« Parce que c'était plus qu'une claque, c'étaient des points de suture. De la pommade et un pansement. Une gueule de mec brisé. » Jean-Mi est très heureux en apparence. Il a une femme brillante, un enfant éveillé, une belle carrière dans l’immobilier. Pourtant, ce bonheur est illusoire. Les bleus sur sa joue pourraient être imputables à un mauvais coup au rugby. C'est sa réponse spontanée, celle que tout le monde croit volontiers. S’il n’ose pas en parler, c’est parce que la vérité est dérangeante. Pour tout le monde, il est impensable qu’un homme se laisse battre par une femme… et pourtant. Nicolas Robin s’en sort haut la plume, évitant les clichés et déroulant un fil narratif solide. L’écrivain témoigne ici d’une inspiration tous azimuts. Et confirme sa grande sensibilité. Delphine Peras, L’Express.
Un roman prenant et original. Héloïse Goy, Télé 7 jours .
Aujourd’hui, je surfe sur la vague du jeu enfantin « 𝒥𝑒 𝓉𝑒 𝓉𝒾𝑒𝓃𝓈, 𝓉𝓊 𝓂𝑒 𝓉𝒾𝑒𝓃𝓈, 𝓅𝒶𝓇 𝓁𝒶 𝒷𝒶𝓇𝒷𝒾𝒸𝒽𝑒𝓉𝓉𝑒. ℒ𝑒 𝓅𝓇𝑒𝓂𝒾𝑒𝓇 𝒹𝑒 𝓃𝑜𝓊𝓈 𝒹𝑒𝓊𝓍 𝓆𝓊𝒾 𝓇𝒾𝓇𝒶 𝒶𝓊𝓇𝒶 𝓊𝓃𝑒 𝓉𝒶𝓅𝑒𝓉𝓉𝑒. » remis au goût du jour, grâce à une vidéo qui a fait le tour du monde, pour vous parler de ce livre. Chamaillerie ? Complicité ? Je ne pense pas que Jean-Mi, agent immobilier et rugbyman à ses heures, utiliserait ces substantifs pour décrire ce qu’il vit au quotidien, ladite tapette ayant donné lieu depuis longtemps à une gifle, une baffe, une mandale, une tarte, une giroflée à cinq feuilles, une taloche, bref, une beigne…
Le point fort de ce roman ? Le style ! Je connaissais le Nicolas Robin taquin, facétieux, moqueur, caustique, persifleur, je découvre ici un Nicolas Robin plus profond, plus grave, plus sérieux. Toutefois, détrompez-vous si vous pensez que l’auteur n’aborde pas des thèmes forts dans ses autres romans ! Dans celui-ci, Nicolas Robin parvient à marquer le plus de points possibles en plaquant le ballon ovale dans l’en-but de l’équipe adverse. Et le match n’était pas gagné d’avance ! Je parie que, vous aussi, vous vous posez/êtes posé la question de savoir comment l’auteur peut-il/pourrai-il être capable d’entrer sur le terrain des violences conjugales sans que le ton railleur mouille son maillot. Eh bien, le talent (pas le mien, hein) fait que, dès les premières pages, j’ai été happée par le récit.

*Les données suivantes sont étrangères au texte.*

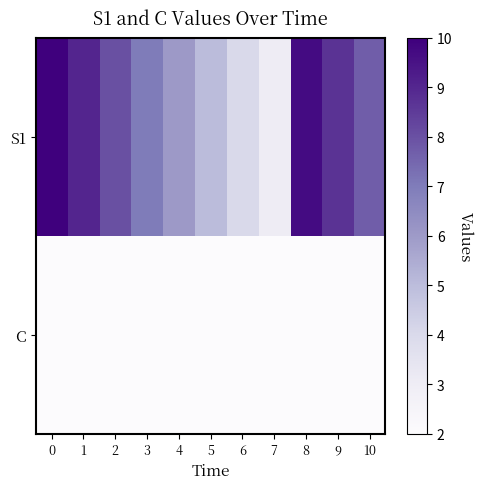

Which has a higher value, 4 or 5?

4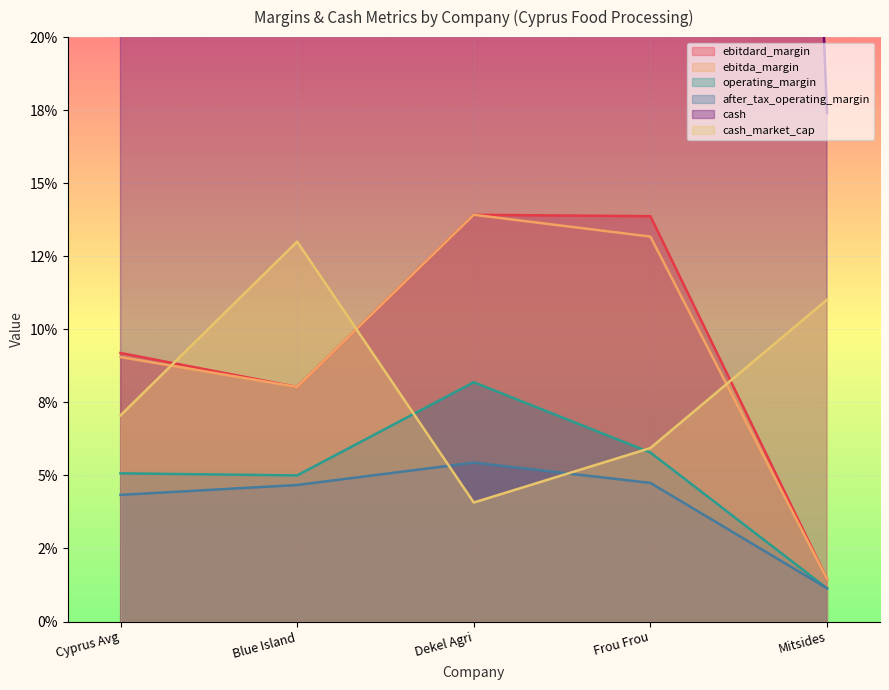

Rank the series at Frou Frou from highest to lowest value.

cash, ebitdard_margin, ebitda_margin, cash_market_cap, operating_margin, after_tax_operating_margin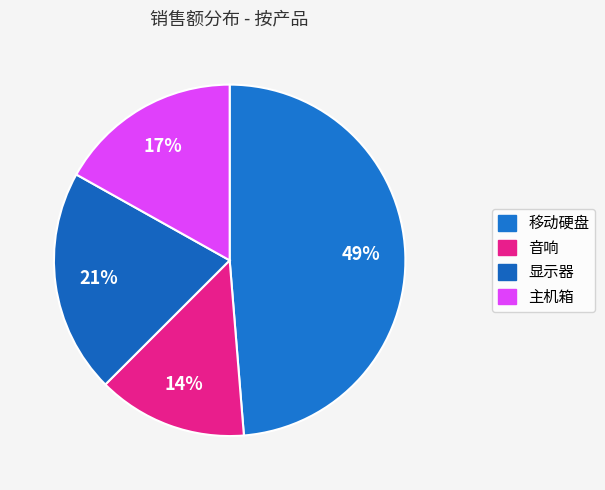

To the nearest percent, what is the average slice percentage?

25%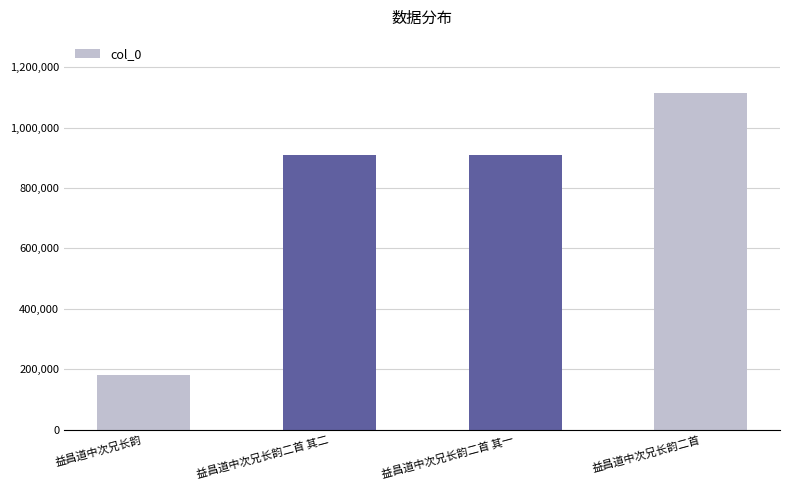

How many data points are less than 908204?

2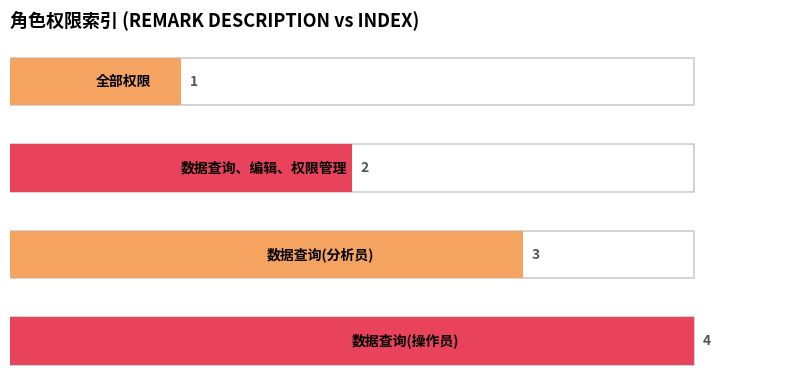

Count the values in the range 2 to 4.

3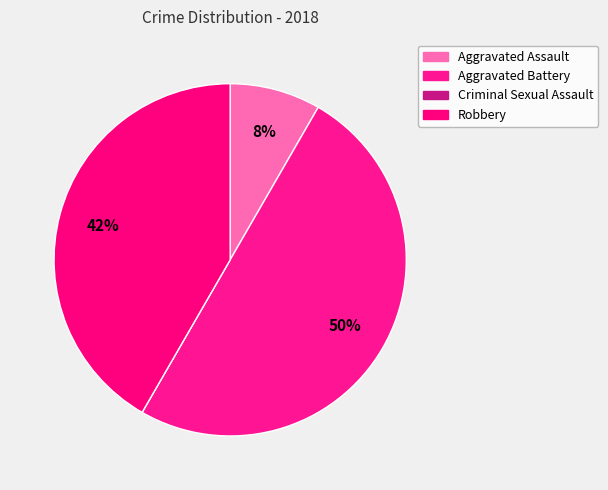

What percentage is the Robbery slice, to the nearest percent?

42%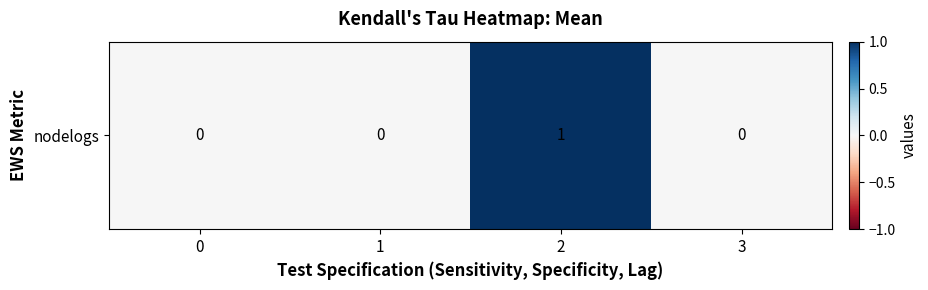

Reading left to right, transcribe all the data shown in this chart.

0=0	1=0	2=1	3=0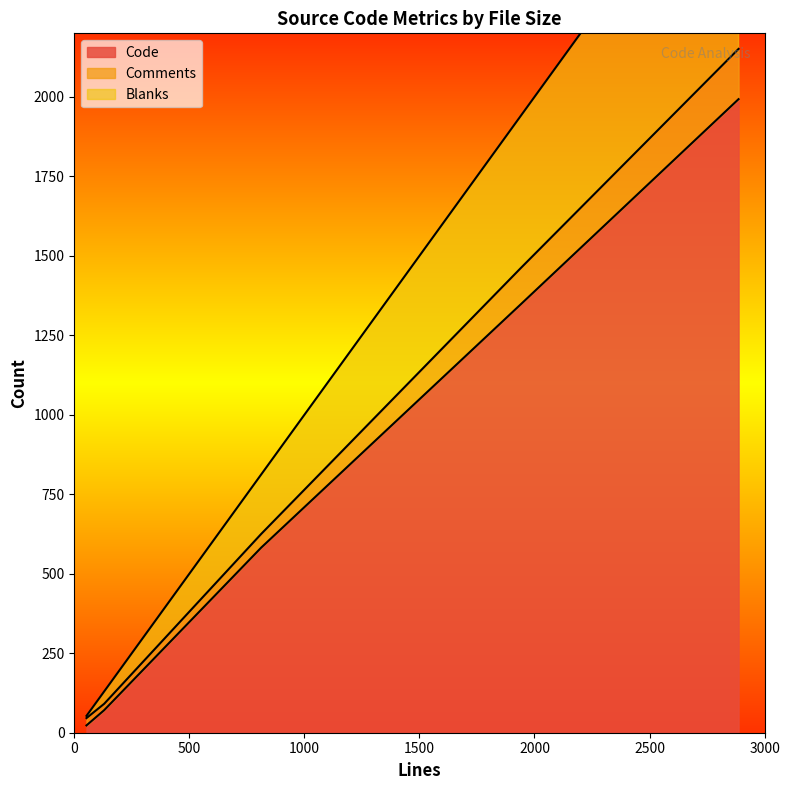

Rank the series at 130 from lowest to highest value.

Code, Blanks, Comments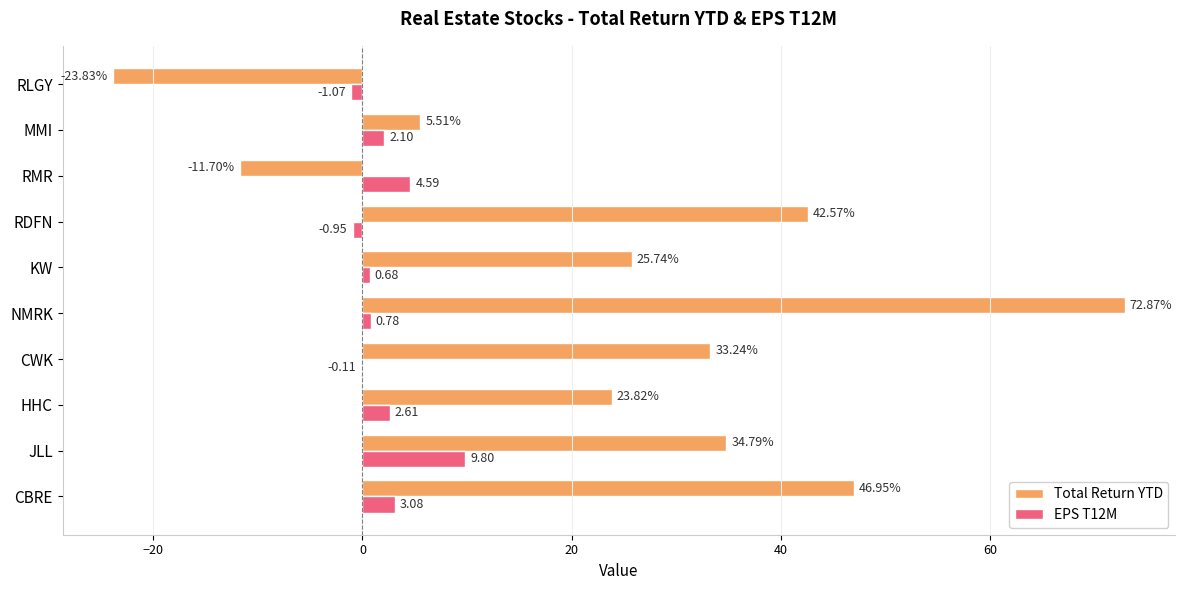

What is the sum of all EPS T12M values?

21.5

Cette histoire interroge, beaucoup ! Quelle est la place des hommes battus dans notre société ? Si un homme se défend, devient-il un lâche ? Devient-il à son tour un bourreau ? Et s’il s’ouvre aux autres, quelle est la réaction de ceux qui écoutent ses confessions ? Au Portugal, il existe une expression qui reflète bien la situation dans laquelle se trouve Jean-Mi : « 𝖯𝗋𝖾𝗌𝗈 𝗉𝗈𝗋 𝗍𝖾𝗋 𝖼ã𝗈, 𝗉𝗋𝖾𝗌𝗈 𝗉𝗈𝗋 𝗇ã𝗈 𝗍𝖾𝗋 ». En somme, quoi qu’il fasse, il y aura toujours quelqu’un qui le critiquera. Alors quand la honte se mêle à la mêlée…
Le « plus » de ce récit, outre l’histoire en soi, c’est que le narrateur, Jean-Mi donc, s’adresse à sa compagne, tout en s’adressant à lui-même, en essayant de comprendre à quel moment le beurre a tranché, tout en s’adressant à nous, lecteurs, nous exhortant à réfléchir, à nous interroger.
Bref, un sujet de société dont on parle peu, intelligemment abordé, une histoire qui nous bouscule dans nos retranchements, des personnages qui ne nous laissent pas indifférents (mention spéciale pour Sœur Solange), une claque qui résonne dans nos certitudes, avec, dans les gradins, une pointe de sarcasme, pour mon plus grand plaisir.